Penulis: Mada Al Madani
Poros Kalimantan
Ide ini pertama kali muncul di tahun 1950. Tepatnya ketika Kalimantan dipimpin Dr Murjani. Gubernur ketiga setelah Pangeran Muhammad Noor.
Sejarawan Universitas Lambung Mangkurat (ULM), Mansyur menceritakan. Kala itu dalam Lembaran Negara Tahun 1950 Nomor 59, Indonesia dibagi dalam sepuluh pemerintahan daerah provinsi yang bersifat administratif. “Satu di antaranya Provinsi Kalimantan,” imbuhnya.
Jelang terbentuknya Negara Kesatuan Republik Indonesia (NKRI) secara resmi.

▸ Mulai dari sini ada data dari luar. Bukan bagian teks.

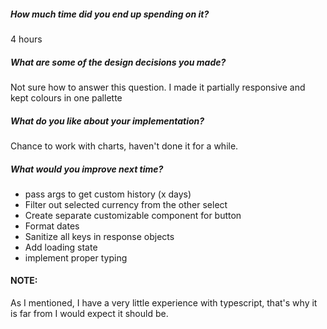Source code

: ##### How much time did you end up spending on it?

4 hours

##### What are some of the design decisions you made?

Not sure how to answer this question. I made it partially responsive and kept colours in one pallette

##### What do you like about your implementation?

Chance to work with charts, haven't done it for a while.

##### What would you improve next time?

- pass args to get custom history (x days)
- Filter out selected currency from the other select
- Create separate customizable component for button
- Format dates
- Sanitize all keys in response objects
- Add loading state
- implement proper typing

#### NOTE:

As I mentioned, I have a very little experience with typescript, that's why it is far from I would expect it should be.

Pada tanggal 14 Agustus 1950 Gubernur Kalimantan; Murjani membuat Keputusan Nomor 186/OPB/92/14 untuk membentuk beberapa daerah kabupaten, daerah istimewa dan kotapraja (setingkat kabupaten).

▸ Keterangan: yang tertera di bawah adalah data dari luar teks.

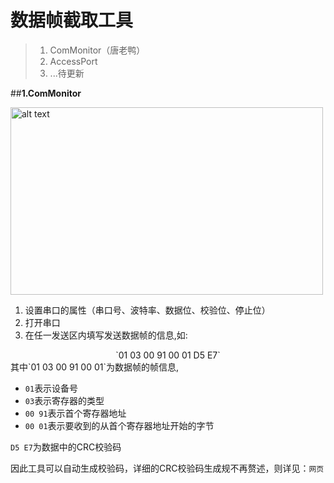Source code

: # 数据帧截取工具
>1. ComMonitor（唐老鸭）
>2. AccessPort
>3. ...待更新

##**1.ComMonitor**

<img src="https://yuandog1.github.io/Snipaste_2024-07-10_17-23-54.png" alt="alt text" title="optional title" width="500" height="300">

1. 设置串口的属性（串口号、波特率、数据位、校验位、停止位）
2. 打开串口
3. 在任一发送区内填写发送数据帧的信息,如:

<center>
`01 03 00 91 00 01 D5 E7`
</center>
其中`01 03 00 91 00 01`为数据帧的帧信息,

- `01`表示设备号
- `03`表示寄存器的类型
- `00 91`表示首个寄存器地址
- `00 01`表示要收到的从首个寄存器地址开始的字节

`D5 E7`为数据中的CRC校验码

因此工具可以自动生成校验码，详细的CRC校验码生成规不再赘述，则详见：`网页`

“Peranan dr Murjani yang patut diingat dalam pembangunan di Kalimantan Selatan antara lain idenya menjadikan Banjarbaru ibu kota provinsi Kalimantan,” tutur Sammy -panggilan akrab Mansyur.
Kala itu, Murjani merilis program yang dikenal Moerdjani Plan. Ia menyiapkan sebuah kota yang kemudian diberi nama Banjarbaru. Rancangannya dibuat oleh Van der Pijl. Kala itu ia adalah Insinyur Kepala Departemen Pekerjaan Umum (DPU).

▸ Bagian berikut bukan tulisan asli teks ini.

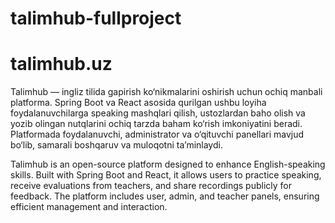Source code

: # talimhub-fullproject
# talimhub.uz
Talimhub — ingliz tilida gapirish ko‘nikmalarini oshirish uchun ochiq manbali platforma. Spring Boot va React asosida qurilgan ushbu loyiha foydalanuvchilarga speaking mashqlari qilish, ustozlardan baho olish va yozib olingan nutqlarini ochiq tarzda baham ko‘rish imkoniyatini beradi. Platformada foydalanuvchi, administrator va o‘qituvchi panellari mavjud bo‘lib, samarali boshqaruv va muloqotni ta’minlaydi.

Talimhub is an open-source platform designed to enhance English-speaking skills. Built with Spring Boot and React, it allows users to practice speaking, receive evaluations from teachers, and share recordings publicly for feedback. The platform includes user, admin, and teacher panels, ensuring efficient management and interaction.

“Pada tahun 1952-1957 sebagai Insinyur Kepala DPU, ia diperbantukan pada Provinsi Kalimantan sebagai Kepala bagian Gedung-Gedung dan Perencanaan/Pelaksana Banjarbaru,” ungkap.
Memindah ibu kota dari Banjarmasin ke wilayah baru bukan tanpa alasan. Berawal dari pemandangan tak nyaman sewaktu Gubernur Moerdjani memimpin apel pagi.
Ia merasa tak nyaman dan resah melihat kondisi tanah Banjarmasin yang sering terendam air. Apalagi saat musim hujan.
“Gubernur Murjani pun berpikir untuk segera memindah ibu kota kala itu. Karena kondisi tanah di Banjarmasin sudah terlalu rawan akan bahaya banjir,” jelas Manyur.